Dr. Joseph Lister, of Scotland, 1827-1912, was a Professor of Surgery at Glasgow University. He was aware that many people survived the trauma of surgery but then died of what was known as 'ward fever'. In 1865, he learned of the work of a Hungarian surgeon named Semmelweis, who insisted on the use of a solution of calcium chloride as an antiseptic before surgery, and whose patient survival rate was much improved as a result. Lister put this information together with what he had learned of Louis Pasteur's germ theory, which stated that infections were caused by airborne microbes that entered any wound in the skin.
Lister cut the death rate from 'ward fever' among his surgical patients from 45% to 15% in less than 4 years by insisting on absolute cleanliness in the operating theatre.
All surgeons, assistants and nurses, had to wear clean gowns and scrub their hands with carbolic soap before entering his operating theatre, all instruments were sterilized in a solution of carbolic acid and he also developed a machine that would spray a fine mist of carbolic acid over the instruments and bandages. Lister also 'washed' the area of surgery with this antiseptic solution before and after surgery to prevent sepsis. Because of his work, Joseph Lister is called the Father of Antiseptic Surgery,
The crucial discovery of what Pasteur's microbes really were - bacteria - occurred when specific bacteria were identified by Koch. By 1878, Koch knew which bacteria caused septicaemia (blood poisoning), by 1882, he knew which caused Tuberculosis, and by 1883, Cholera. The puzzle pieces were being put together, but following Lister's work ,surgeons knew that all bacteria must be prevented from entering surgical wounds. By 1890, all surgical instruments were boiled to sterilize them and by 1901, surgeons began wearing rubber gloves and face masks.

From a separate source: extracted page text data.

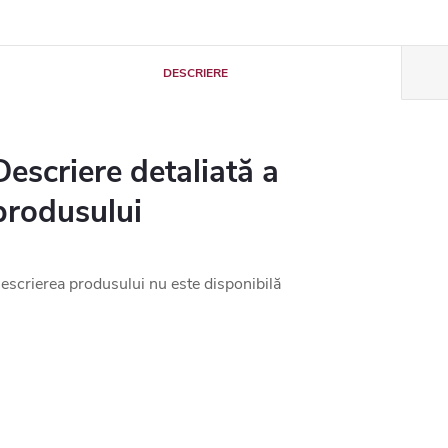
DESCRIERE
Descriere detaliată a
produsului
escrierea produsului nu este disponibilă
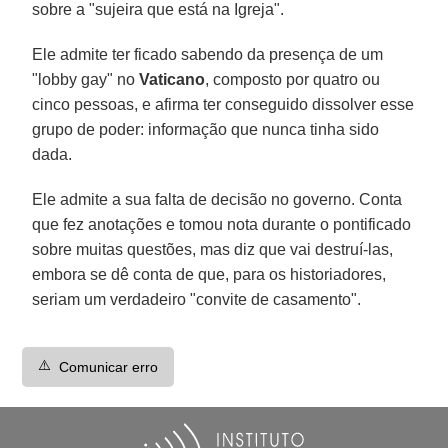
sobre a "sujeira que está na Igreja".
Ele admite ter ficado sabendo da presença de um
"lobby gay" no
Vaticano
, composto por quatro ou
cinco pessoas, e afirma ter conseguido dissolver esse
grupo de poder: informação que nunca tinha sido
dada.
Ele admite a sua falta de decisão no governo. Conta
que fez anotações e tomou nota durante o pontificado
sobre muitas questões, mas diz que vai destruí-las,
embora se dê conta de que, para os historiadores,
seriam um verdadeiro "convite de casamento".
⚠️
Comunicar erro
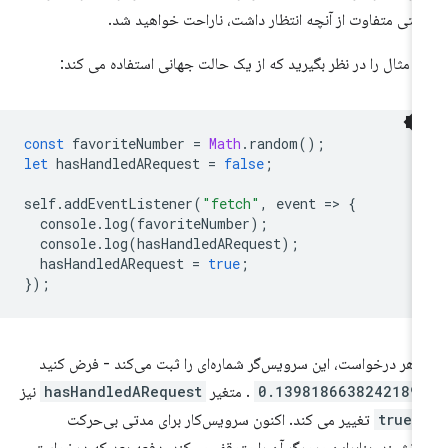
لتی متفاوت از آنچه انتظار داشت، ناراحت خواهید شد.
ن مثال را در نظر بگیرید که از یک حالت جهانی استفاده می کند:
const
favoriteNumber
=
Math
.
random
();
let
hasHandledARequest
=
false
;
self
.
addEventListener
(
"fetch"
,
event
=
>
{
console
.
log
(
favoriteNumber
);
console
.
log
(
hasHandledARequest
);
hasHandledARequest
=
true
;
});
 هر درخواست، این سرویس‌گر شماره‌ای را ثبت می‌کند - فرض کنید
0.1398186638242189
. متغیر
hasHandledARequest
نیز
ه
true
تغییر می کند. اکنون سرویس‌کار برای مدتی بی‌حرکت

Robert was a disciple of Lister and in the in the early years of the twentieth century, he employed all these measures which meant his patients seldom died of post operative infections. Along with his surgical instruments, he carried a solution of carbolic acid in his medical bag, and he insisted carbolic acid be used to wash down patients when injuries occurred in the mines or on the farms.
I'm sure some of those readers who have long memories will recall LIFEBOUY soap, but i wonder if you knew that it was an offshoot of Lister's work and that it was a carbolic or coal tar soap, with strong antimicrobial properties thus acting as a mild antiseptic.